Question: Following data correspond to an orthogonal turning of a 100mm diameter rod on a lathe. The orthogonal rake angle is +15°; the uncut chip thickness is 0.5mm, the nominal chip thickness after the cut 1.25mm. What is the shear angle for this? [GATE 2018]

Solution: Shear angle (β_o) indicates the direction of shear plane with respect to cutting velocity (V_c) vector. During any conventional machining process, the cutting tool compresses a thin layer of workpiece material and gradually removes it in the form of chip. Material removal takes place by shearing as a layer of workpiece material ahead of the tool slides over another layer and subsequently gets converted into chip. Actually this shearing occurs over a broader region; however, it can be assumed as a 2-D plane for the sake of simplicity. Inclination of this shear plane from velocity vector, when viewed in orthogonal plane (π_O), is termed as orthogonal shear angle (β_o) as shown below.

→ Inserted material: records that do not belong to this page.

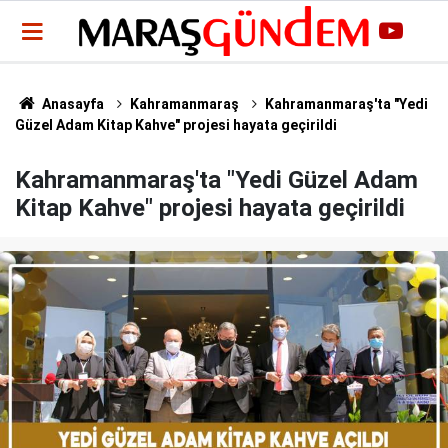
Anasayfa
Kahramanmaraş
Kahramanmaraş'ta "Yedi
Güzel Adam Kitap Kahve" projesi hayata geçirildi
Kahramanmaraş'ta "Yedi Güzel Adam
Kitap Kahve" projesi hayata geçirildi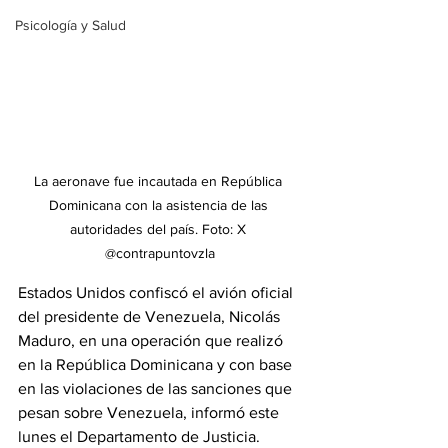
Psicología y Salud
La aeronave fue incautada en República 
Dominicana con la asistencia de las 
autoridades del país. Foto: X 
@contrapuntovzla
Estados Unidos confiscó el avión oficial 
del presidente de Venezuela, Nicolás 
Maduro, en una operación que realizó 
en la República Dominicana y con base 
en las violaciones de las sanciones que 
pesan sobre Venezuela, informó este 
lunes el Departamento de Justicia.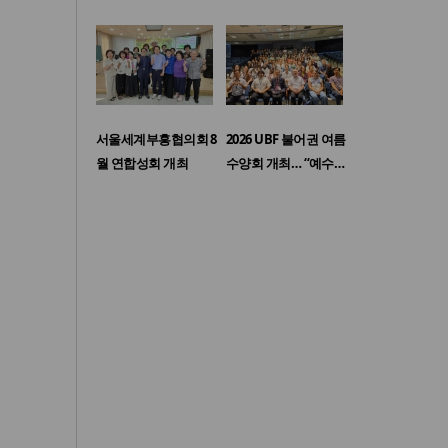
서울세계부흥협의회 8
2026 UBF 불어권 여름
월 연합성회 개최
수양회 개최… “예수…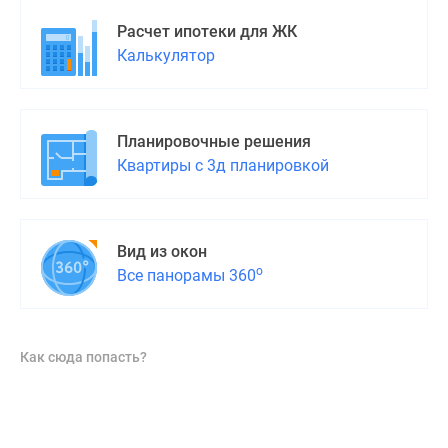
Расчет ипотеки для ЖК
Калькулятор
Планировочные решения
Квартиры с 3д планировкой
Вид из окон
о
Все панорамы 360
Как сюда попасть?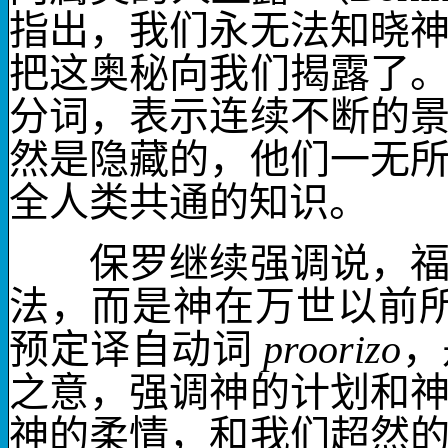
指出，我们永无法知晓
把这奥秘向我们揭露了
分词，表示连续不断的
然是隐藏的，他们一无
全人类共通的知识。
保罗继续强调说，福音
法，而是神
在万世以前
预定
译自动词
proorizo
，
之意，强调神的计划和
神的柔情，和我们超然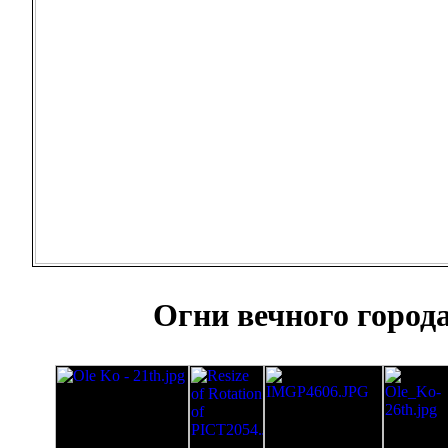
Огни вечного город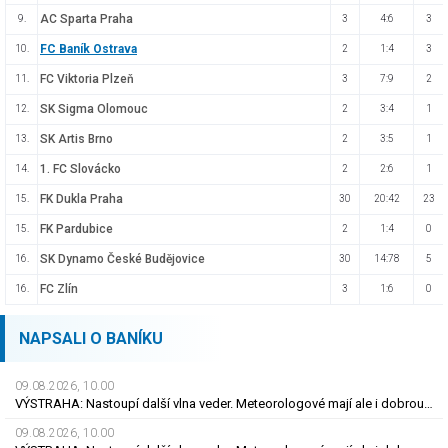
AC Sparta Praha
9.
3
4:6
3
FC Baník Ostrava
10.
2
1:4
3
FC Viktoria Plzeň
11.
3
7:9
2
SK Sigma Olomouc
12.
2
3:4
1
SK Artis Brno
13.
2
3:5
1
1. FC Slovácko
14.
2
2:6
1
FK Dukla Praha
15.
30
20:42
23
FK Pardubice
15.
2
1:4
0
SK Dynamo České Budějovice
16.
30
14:78
5
FC Zlín
16.
3
1:6
0
NAPSALI O BANÍKU
09.08.2026, 10.00
VÝSTRAHA: Nastoupí další vlna veder. Meteorologové mají ale i dobrou zprávu
09.08.2026, 10.00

\[\tan {\beta _O} = \frac{{\cos {\gamma _O}}}{{\zeta  – \sin {\gamma _O}}}\]

This orthogonal shear angle (β_o) can be expressed in terms of orthogonal rake angle (γ_o) and chip reduction coefficient (ζ), as given above. The orthogonal rake angle indicates orientation of tool’s rake face from reference plane and measured on orthogonal plane. Since rake angle can be positive, zero or negative, so algebraic sum should be considered. The chip reduction coefficient (ζ) is the ratio between chip thickness (a₂) to the uncut chip thickness (a₁). Since a₂ > a₁, so ζ = (a₂/a₁) > 1. Chip reduction coefficient is inverse to the chip thickness ration (r_c).

Given values in the question are

γ_o = +15°

a₁ = 0.5mm

a₂ = 1.25mm

∴ ζ = (a₂/a₁) = (1.25/0.5) = 2.5

\[\tan {\beta _O} = \frac{{\cos 15}}{{2.5 – \sin 15}} = 0.431\]

\[{\beta _O} = 23.32\]

Therefore, shear angle in the given case is 23.32°.